Thursday, February 2, 2012

Paul Hawken -- The Long Green (History of the eco movement)

Great talk by Paul Hawkin given at the Long Now.

Paul Hawken coined the term restoration economy, and popularized the ideas of ecosystem services and natural capital. His current thinking (courtesy of wikipedia)

It is axiomatic that we are at a threshold in human existence, a fundamental change in understanding about our relationship to nature and each other. We are moving from a world created by privilege to a world created by community. The current thrust of history is too supple to be labeled, but global themes are emerging in response to cascading ecological crises and human suffering. These ideas include the need for radical social change, the reinvention of market-based economics, the empowerment of women, activism on all levels, and the need for localized economic control. There are insistent calls for autonomy, appeals for a new resource ethic based on the tradition of the commons, demands for the reinstatement of cultural primacy over corporate hegemony, and a rising demand for radical transparency in politics and corporate decision making. It has been said that environmentalism failed as a movement, or worse yet, died. It is the other way around. Everyone on earth will be an environmentalist in the not too distant future, driven there by necessity and experience

Sound fades out at 41 minute mark. Some great historical nuggets and deep insights.

We live in a time when the dominant myth is end-times. True both for Islam and Christianity. Also Hindu signs of the end times.

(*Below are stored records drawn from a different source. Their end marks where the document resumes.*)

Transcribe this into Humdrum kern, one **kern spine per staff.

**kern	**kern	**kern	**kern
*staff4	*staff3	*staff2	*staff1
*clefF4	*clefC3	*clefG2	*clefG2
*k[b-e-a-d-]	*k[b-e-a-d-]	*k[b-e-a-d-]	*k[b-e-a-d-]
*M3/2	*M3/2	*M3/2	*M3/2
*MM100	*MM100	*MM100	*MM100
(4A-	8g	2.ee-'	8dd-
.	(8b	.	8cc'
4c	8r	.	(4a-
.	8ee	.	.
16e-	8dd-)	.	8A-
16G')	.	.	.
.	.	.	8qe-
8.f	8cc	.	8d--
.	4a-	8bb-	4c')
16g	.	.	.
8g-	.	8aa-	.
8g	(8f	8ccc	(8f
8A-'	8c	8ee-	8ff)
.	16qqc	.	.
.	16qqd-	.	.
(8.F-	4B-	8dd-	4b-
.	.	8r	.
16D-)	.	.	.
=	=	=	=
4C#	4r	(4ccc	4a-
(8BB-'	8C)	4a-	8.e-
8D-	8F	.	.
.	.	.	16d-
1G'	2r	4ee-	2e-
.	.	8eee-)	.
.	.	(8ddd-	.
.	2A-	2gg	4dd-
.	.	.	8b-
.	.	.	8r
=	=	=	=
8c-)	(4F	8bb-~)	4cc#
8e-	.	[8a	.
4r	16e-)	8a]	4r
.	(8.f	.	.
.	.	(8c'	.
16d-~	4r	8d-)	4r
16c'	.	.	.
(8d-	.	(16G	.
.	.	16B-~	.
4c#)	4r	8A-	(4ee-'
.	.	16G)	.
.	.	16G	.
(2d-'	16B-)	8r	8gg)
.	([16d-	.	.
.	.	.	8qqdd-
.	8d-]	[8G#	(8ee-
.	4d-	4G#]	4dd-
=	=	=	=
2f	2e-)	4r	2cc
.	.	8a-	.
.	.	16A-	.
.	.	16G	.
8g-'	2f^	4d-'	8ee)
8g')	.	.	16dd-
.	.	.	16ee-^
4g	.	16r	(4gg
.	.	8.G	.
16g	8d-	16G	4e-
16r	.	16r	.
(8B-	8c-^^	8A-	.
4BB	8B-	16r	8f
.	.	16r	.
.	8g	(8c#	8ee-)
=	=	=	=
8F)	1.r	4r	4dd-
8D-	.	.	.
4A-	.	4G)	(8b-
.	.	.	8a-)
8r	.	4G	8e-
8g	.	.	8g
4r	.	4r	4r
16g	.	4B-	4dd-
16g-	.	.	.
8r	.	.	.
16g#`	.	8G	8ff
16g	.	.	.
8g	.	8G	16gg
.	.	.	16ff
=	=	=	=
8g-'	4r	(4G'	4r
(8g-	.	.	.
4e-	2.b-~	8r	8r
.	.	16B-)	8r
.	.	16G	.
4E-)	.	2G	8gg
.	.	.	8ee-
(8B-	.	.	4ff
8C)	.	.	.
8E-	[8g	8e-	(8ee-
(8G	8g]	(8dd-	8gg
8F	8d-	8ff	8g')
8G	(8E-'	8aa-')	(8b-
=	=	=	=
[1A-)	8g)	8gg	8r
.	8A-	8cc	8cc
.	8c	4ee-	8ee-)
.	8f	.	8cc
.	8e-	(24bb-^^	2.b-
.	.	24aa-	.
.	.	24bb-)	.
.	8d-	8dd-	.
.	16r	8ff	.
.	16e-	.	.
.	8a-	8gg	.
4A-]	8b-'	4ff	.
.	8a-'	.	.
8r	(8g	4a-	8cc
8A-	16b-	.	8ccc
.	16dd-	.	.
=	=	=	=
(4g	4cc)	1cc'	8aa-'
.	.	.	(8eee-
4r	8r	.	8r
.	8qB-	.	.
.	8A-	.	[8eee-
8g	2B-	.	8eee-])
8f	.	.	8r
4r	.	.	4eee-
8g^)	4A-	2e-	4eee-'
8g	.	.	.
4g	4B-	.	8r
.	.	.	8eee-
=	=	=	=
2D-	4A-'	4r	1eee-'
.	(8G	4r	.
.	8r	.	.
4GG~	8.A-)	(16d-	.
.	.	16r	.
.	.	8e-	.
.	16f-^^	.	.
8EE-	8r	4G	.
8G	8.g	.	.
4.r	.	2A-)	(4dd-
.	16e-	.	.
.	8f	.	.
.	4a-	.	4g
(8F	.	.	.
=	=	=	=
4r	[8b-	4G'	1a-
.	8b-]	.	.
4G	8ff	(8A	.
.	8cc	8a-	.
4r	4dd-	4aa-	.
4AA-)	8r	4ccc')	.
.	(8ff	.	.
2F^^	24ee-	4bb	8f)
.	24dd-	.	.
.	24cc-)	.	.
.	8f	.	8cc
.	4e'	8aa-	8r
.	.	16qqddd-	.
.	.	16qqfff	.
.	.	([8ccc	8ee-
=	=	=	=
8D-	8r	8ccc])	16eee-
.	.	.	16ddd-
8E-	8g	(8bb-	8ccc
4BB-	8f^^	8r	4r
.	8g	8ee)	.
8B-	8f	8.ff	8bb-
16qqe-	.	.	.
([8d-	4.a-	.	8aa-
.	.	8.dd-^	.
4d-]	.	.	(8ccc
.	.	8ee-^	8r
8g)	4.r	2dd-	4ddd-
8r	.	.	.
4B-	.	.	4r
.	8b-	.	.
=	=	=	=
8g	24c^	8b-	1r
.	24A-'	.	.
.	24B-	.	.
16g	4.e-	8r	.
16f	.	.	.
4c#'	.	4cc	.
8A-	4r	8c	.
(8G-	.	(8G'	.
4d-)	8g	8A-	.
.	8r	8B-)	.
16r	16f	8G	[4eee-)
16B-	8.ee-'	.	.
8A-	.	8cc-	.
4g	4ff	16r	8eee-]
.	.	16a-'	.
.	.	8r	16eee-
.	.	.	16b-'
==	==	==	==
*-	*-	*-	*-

In the 1800s and early 1900s, it was creation. It was also creationism, as in spontaneous generation or God made the world in its current form. Some of the same stuff Darwin fought agaist.

He has the Thoreau quote
I have great faith in a seed. Convince me that you have a seed in there, and I am prepared to expect wonders.
This is from late in Thoreau's life.

The myth is important, since (in politics, over at least the last two centuries) theology trumps science.